|
Content
Introduction
Getting started
General setting
Creating a New Project
How can you download a whole website
or any part of it onto a disk?
As most people, you have probably experienced
this problem at one time or another. The Internet Explorer or Netscape
Navigator were conceived for this purpose, to help you copy one page at
a time. But if the site consists of 1000 pages, you'd have to click your
mouse 1000 times and choose a directory 1000 times when you save the file.
Now another option is available: using the new version of the Website Extractor
program. All you have to do is enter the address of the website without
having to worry about downloading it.
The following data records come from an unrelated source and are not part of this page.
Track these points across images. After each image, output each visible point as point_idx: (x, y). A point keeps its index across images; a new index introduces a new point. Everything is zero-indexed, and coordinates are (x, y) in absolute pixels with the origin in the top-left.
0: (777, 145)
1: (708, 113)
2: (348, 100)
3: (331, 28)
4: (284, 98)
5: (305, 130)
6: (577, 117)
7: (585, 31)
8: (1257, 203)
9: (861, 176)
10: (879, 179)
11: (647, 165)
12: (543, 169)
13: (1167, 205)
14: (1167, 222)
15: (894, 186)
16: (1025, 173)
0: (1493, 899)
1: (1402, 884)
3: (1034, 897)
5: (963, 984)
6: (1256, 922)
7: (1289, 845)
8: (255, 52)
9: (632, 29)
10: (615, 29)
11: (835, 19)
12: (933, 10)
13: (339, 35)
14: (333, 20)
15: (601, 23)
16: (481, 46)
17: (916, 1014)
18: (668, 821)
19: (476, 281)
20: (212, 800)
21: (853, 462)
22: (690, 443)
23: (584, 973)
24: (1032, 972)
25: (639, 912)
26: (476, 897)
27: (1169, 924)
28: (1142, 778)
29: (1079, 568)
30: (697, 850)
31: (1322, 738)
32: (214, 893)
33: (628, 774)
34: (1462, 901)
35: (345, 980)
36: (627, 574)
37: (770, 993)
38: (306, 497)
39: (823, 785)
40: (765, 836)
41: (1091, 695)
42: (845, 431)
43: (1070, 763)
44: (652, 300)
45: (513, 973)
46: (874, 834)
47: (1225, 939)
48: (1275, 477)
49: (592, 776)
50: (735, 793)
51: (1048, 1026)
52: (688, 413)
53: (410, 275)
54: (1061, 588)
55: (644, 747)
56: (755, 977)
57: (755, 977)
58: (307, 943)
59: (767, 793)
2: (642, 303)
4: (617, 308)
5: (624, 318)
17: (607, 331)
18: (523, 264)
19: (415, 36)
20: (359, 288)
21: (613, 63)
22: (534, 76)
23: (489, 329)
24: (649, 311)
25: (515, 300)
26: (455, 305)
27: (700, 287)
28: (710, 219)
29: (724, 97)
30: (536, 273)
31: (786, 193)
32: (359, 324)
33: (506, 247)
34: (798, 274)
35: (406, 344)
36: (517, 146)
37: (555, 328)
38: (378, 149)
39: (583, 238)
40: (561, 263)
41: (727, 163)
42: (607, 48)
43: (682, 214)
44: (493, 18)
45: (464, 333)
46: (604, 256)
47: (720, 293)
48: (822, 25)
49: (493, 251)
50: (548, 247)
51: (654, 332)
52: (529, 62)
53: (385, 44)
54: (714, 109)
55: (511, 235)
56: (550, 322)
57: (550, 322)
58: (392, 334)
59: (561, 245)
Then you just wait for a short time
until the program copies all or part of the website you have requested.
The Website Extractor program is conveniently
designed to download Internet websites exactly the way you want them, including
or excluding any parts you need or don't need (such as directory, domain
and file names, types of files, their size or any other properties).
The Extractor can download up to 100 files at
a time, which saves you a huge amount of time compared to ordinary browsers.
All data retrieved are stored in the directory you select and contain only
the files and directories matching your filter instructions.
A broad range of customized settings for downloading
web pages will enable you to limit the scope of files retrieved to such
types as jpg or html files.
Website Extractor automatically allows
you to download any files that were not copied due to transfer errors or
bad connections. The program is equipped to run through a proxy server
and download only revised or new files, bypassing documents that have already
been copied.
The Extractor is essentially a search robot and
is designed for fast-track navigation through the hyperlinks of cyber space,
downloading web pages at the user's request. It offers numerous settings
and options to facilitate this task. You can also limit your search by
domain types (such as com, net, uk, etc.) by using sophisticated filtering
options based on a list of key words and other auxiliary options.
To copy the Website Extractor program go to:
http://www.asona.org/
How the program works
Main menu
After downloading the program the main menu will
appear on your screen.
The main menu consists of the following options:
-
New - to start a new search
-
Open - to open a search in progress
-
Reopen - to quickly open one of the eight
searches recently initiated
-
Save - to save a search project that has been
initiated
-
Save as - to save a search project under a
new name
-
Default options - project options that run
by default
-
Exit - to exit the program
General settings
Before running the program it is advisable to
adjust the general settings.
To do this, launch the program and choose Default
Options.
Download files
Follow new links / URL
Copy subdirectory structure from website
Extract local link
Stay within initial domain list.
Links level limit
Number of connections
Save results automatically
Time out for one connection
Number of retries
Swap URL count
Does not visit twice already scanned site
Apply domainname.com = www.domainname.com
Expand the nodes parents to make the node visible
Identify browser as
File Type Filter: Limiting the types and sizes
of files
URL / Domain Filter
Domains: Limitations by domain type
The first thing to do is decide which directory (new
path) you will use to save project files and the path to the directory
for saving files copied (downloaded) from the Internet.
Download files - this option is used to
download files onto your hard drive.
Unless this option is highlighted the system
will only download a list of scanned hyperlinks into a special file.
Enter the proxy server properties (if you use a proxy server).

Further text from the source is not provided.